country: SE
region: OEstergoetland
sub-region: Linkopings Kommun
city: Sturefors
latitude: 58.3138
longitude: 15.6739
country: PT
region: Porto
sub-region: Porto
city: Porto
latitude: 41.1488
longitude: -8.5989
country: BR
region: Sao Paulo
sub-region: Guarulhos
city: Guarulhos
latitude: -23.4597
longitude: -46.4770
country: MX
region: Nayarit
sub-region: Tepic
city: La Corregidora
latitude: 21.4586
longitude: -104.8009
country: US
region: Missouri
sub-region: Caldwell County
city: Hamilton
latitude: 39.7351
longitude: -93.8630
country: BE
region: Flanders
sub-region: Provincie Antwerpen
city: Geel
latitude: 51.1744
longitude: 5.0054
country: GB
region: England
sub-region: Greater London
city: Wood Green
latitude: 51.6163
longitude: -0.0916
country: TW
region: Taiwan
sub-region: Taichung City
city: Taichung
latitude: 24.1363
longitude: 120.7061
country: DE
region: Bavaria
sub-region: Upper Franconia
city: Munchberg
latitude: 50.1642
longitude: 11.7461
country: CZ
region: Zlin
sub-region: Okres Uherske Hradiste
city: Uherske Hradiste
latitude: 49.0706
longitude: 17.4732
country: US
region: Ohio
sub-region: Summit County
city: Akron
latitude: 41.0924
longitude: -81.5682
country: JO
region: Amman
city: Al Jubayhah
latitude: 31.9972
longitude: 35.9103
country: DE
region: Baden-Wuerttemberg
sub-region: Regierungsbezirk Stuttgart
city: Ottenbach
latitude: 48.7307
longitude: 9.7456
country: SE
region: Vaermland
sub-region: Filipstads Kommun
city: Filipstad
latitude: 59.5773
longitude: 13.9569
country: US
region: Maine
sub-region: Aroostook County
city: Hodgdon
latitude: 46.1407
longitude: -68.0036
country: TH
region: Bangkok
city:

++++

▸ TASK TO COMPLETE: Write out again, word for word, everything above from the line containing "sub-region: Regierungsbezirk Stuttgart" down to the very last line.

▸ THE REPLY:
sub-region: Regierungsbezirk Stuttgart
city: Ottenbach
latitude: 48.7307
longitude: 9.7456
country: SE
region: Vaermland
sub-region: Filipstads Kommun
city: Filipstad
latitude: 59.5773
longitude: 13.9569
country: US
region: Maine
sub-region: Aroostook County
city: Hodgdon
latitude: 46.1407
longitude: -68.0036
country: TH
region: Bangkok
city:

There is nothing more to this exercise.